What is required => Below are lines of data. Give the number of them that contain the string "levels", and nothing else.

· · · ·

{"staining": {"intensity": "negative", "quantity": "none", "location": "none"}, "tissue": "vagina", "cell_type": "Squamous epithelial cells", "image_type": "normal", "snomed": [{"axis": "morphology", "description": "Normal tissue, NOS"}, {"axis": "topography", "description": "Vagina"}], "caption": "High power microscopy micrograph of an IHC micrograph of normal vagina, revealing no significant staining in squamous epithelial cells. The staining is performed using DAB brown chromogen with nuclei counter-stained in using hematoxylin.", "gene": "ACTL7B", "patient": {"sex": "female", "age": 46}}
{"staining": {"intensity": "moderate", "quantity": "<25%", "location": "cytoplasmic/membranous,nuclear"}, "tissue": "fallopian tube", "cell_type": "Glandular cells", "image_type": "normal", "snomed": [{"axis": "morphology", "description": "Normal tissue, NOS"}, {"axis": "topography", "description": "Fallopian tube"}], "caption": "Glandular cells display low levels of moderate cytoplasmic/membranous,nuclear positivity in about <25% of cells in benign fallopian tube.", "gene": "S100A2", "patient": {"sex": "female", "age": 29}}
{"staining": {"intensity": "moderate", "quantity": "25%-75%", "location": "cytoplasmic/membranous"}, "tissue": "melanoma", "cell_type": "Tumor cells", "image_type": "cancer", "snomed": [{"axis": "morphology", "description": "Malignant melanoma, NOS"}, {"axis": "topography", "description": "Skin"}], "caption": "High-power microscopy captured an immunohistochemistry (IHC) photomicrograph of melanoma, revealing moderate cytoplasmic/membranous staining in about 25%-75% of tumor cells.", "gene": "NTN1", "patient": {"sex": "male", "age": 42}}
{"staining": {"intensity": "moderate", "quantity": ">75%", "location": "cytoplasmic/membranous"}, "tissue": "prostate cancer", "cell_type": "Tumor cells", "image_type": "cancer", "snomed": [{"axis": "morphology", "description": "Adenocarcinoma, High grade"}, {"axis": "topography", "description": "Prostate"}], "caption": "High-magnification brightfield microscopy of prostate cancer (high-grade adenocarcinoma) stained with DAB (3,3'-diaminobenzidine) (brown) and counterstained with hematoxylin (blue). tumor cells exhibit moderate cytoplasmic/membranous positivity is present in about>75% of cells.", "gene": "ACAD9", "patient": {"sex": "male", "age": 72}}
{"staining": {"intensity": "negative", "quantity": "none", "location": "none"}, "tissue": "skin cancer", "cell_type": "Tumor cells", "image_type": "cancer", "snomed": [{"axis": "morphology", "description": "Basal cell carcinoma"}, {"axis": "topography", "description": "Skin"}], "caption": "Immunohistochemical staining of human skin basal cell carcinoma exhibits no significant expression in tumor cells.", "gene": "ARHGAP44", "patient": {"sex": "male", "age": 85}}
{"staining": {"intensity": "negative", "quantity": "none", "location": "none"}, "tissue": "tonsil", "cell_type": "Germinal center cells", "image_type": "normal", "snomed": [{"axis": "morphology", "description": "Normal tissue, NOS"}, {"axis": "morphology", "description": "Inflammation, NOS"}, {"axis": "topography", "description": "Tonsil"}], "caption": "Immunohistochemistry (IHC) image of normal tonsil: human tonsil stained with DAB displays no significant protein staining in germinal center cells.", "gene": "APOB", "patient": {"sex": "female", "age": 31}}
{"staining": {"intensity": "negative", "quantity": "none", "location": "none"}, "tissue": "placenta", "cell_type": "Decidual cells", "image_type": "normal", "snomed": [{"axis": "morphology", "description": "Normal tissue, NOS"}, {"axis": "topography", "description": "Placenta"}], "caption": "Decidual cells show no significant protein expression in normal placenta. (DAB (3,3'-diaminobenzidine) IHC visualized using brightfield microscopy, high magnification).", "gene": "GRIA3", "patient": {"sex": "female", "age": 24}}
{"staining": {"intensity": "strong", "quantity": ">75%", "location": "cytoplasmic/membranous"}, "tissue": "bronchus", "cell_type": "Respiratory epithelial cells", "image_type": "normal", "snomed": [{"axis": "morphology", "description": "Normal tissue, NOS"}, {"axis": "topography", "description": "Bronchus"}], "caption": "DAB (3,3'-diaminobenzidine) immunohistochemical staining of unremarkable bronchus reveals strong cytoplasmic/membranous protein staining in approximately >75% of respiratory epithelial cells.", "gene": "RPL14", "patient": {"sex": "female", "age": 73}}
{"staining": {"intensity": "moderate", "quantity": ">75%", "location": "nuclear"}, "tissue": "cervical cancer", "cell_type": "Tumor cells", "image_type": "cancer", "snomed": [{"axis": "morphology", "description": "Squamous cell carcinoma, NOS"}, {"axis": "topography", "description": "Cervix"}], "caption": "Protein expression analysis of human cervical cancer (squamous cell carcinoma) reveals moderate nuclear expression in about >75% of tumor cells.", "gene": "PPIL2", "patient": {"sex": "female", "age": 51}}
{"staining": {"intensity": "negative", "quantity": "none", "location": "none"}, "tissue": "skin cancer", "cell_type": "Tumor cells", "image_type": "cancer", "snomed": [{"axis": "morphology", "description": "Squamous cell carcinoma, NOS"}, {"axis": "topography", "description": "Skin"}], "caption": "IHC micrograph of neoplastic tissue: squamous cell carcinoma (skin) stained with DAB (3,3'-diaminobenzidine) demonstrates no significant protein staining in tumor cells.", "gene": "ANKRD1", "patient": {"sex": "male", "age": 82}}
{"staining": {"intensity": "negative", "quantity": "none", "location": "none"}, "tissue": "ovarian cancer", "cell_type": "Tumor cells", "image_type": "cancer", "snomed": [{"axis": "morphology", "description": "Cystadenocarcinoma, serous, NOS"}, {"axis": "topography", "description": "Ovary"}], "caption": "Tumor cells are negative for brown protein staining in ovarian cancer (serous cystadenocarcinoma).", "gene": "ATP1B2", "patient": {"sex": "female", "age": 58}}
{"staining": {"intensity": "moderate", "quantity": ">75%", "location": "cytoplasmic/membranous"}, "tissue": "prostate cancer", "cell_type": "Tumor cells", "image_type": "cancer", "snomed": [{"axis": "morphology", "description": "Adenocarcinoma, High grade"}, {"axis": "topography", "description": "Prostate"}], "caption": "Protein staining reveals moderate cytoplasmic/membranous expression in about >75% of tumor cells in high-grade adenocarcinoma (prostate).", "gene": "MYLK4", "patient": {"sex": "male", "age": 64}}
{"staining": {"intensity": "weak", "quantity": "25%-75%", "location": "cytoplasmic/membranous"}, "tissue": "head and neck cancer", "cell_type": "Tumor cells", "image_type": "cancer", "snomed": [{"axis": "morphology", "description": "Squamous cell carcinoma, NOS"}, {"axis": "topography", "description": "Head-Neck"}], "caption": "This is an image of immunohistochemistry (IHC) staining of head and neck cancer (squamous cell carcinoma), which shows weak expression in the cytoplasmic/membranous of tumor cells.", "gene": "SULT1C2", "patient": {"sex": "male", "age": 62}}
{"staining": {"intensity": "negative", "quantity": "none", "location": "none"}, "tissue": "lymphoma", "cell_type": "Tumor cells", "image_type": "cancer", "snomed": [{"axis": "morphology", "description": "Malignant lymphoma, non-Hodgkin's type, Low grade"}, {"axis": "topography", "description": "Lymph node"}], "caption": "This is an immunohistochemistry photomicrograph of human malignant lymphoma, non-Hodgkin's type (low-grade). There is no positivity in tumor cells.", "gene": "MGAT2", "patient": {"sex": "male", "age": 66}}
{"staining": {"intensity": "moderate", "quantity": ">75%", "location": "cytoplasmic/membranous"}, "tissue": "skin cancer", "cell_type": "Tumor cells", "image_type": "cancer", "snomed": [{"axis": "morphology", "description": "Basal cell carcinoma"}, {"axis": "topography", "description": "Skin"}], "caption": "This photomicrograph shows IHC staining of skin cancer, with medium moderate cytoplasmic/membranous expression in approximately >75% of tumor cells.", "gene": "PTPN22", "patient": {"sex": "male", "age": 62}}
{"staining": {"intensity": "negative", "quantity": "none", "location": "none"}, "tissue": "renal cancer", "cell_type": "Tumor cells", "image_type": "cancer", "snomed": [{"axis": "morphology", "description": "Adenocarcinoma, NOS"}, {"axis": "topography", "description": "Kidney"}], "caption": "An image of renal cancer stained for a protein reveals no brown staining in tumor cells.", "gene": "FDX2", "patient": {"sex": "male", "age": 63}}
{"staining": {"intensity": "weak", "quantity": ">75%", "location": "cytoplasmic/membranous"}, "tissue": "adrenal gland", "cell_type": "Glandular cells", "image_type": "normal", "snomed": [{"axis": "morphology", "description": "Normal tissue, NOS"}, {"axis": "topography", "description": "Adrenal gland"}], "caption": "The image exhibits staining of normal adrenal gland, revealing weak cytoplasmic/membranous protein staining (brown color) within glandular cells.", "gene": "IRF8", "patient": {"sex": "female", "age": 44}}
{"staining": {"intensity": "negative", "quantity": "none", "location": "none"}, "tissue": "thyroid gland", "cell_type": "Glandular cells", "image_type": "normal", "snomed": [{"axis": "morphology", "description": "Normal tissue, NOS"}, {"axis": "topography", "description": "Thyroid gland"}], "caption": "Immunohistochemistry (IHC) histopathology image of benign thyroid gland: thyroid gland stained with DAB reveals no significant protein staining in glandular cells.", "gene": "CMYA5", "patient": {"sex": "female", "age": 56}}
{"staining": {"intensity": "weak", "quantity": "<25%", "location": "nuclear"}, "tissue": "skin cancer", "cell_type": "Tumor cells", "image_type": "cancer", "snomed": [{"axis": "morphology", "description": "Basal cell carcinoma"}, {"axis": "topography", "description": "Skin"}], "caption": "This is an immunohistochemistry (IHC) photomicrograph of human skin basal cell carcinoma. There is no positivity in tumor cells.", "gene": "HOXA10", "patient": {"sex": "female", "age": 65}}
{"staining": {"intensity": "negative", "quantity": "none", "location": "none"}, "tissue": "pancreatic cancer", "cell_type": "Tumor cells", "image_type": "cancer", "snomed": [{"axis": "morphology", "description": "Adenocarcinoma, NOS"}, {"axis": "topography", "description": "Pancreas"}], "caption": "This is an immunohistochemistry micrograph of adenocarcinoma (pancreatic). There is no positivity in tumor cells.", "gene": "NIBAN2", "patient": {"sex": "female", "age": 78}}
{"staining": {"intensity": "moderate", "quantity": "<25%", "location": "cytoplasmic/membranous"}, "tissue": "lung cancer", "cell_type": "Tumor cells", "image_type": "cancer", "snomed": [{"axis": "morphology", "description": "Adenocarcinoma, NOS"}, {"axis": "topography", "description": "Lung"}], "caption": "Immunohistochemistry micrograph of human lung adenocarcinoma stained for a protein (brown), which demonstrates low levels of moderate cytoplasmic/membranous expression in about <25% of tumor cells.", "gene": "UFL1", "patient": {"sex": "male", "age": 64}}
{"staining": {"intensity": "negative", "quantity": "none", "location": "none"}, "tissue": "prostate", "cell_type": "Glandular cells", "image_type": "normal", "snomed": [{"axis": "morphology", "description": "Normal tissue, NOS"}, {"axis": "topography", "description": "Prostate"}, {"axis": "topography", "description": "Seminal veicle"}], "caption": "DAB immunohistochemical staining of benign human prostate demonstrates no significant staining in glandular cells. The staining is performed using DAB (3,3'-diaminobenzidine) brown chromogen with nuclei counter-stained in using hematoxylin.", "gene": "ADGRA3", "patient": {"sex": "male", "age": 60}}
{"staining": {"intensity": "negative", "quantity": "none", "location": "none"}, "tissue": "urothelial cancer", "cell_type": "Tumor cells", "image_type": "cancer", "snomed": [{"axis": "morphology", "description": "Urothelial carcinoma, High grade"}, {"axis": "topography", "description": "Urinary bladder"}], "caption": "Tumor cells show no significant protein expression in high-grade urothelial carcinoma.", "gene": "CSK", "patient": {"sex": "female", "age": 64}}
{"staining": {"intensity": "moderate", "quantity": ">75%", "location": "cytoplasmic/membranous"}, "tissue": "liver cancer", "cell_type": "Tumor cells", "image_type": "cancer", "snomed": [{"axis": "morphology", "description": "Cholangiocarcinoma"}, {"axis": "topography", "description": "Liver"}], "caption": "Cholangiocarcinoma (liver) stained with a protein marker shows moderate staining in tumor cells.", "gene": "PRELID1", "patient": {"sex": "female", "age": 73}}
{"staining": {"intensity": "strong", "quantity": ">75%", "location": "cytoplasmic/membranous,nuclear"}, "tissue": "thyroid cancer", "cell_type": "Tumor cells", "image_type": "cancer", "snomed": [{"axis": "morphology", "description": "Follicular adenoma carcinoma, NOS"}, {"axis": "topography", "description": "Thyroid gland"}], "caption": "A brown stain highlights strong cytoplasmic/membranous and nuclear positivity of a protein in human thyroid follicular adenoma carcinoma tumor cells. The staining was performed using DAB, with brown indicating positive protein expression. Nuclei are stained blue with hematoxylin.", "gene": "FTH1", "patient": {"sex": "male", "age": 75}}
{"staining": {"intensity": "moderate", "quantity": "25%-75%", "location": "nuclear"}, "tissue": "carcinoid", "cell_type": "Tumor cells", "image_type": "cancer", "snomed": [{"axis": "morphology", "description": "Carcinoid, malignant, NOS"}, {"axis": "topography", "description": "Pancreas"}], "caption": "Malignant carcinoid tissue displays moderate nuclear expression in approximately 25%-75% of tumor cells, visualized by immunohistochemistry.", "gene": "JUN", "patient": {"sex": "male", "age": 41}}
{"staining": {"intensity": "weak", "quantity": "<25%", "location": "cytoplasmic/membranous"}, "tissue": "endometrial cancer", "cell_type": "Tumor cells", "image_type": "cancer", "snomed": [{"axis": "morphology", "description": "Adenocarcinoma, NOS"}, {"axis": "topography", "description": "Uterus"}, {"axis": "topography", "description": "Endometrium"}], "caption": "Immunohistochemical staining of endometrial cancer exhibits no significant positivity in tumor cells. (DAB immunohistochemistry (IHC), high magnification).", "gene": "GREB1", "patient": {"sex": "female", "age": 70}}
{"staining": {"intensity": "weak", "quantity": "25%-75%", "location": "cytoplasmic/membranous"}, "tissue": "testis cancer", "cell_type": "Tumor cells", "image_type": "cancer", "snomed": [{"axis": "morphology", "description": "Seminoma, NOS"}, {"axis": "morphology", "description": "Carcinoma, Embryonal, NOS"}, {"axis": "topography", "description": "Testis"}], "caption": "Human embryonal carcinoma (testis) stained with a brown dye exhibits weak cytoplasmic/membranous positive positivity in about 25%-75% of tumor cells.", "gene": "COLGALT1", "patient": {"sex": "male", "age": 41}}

· · · ·

Response to this task => 2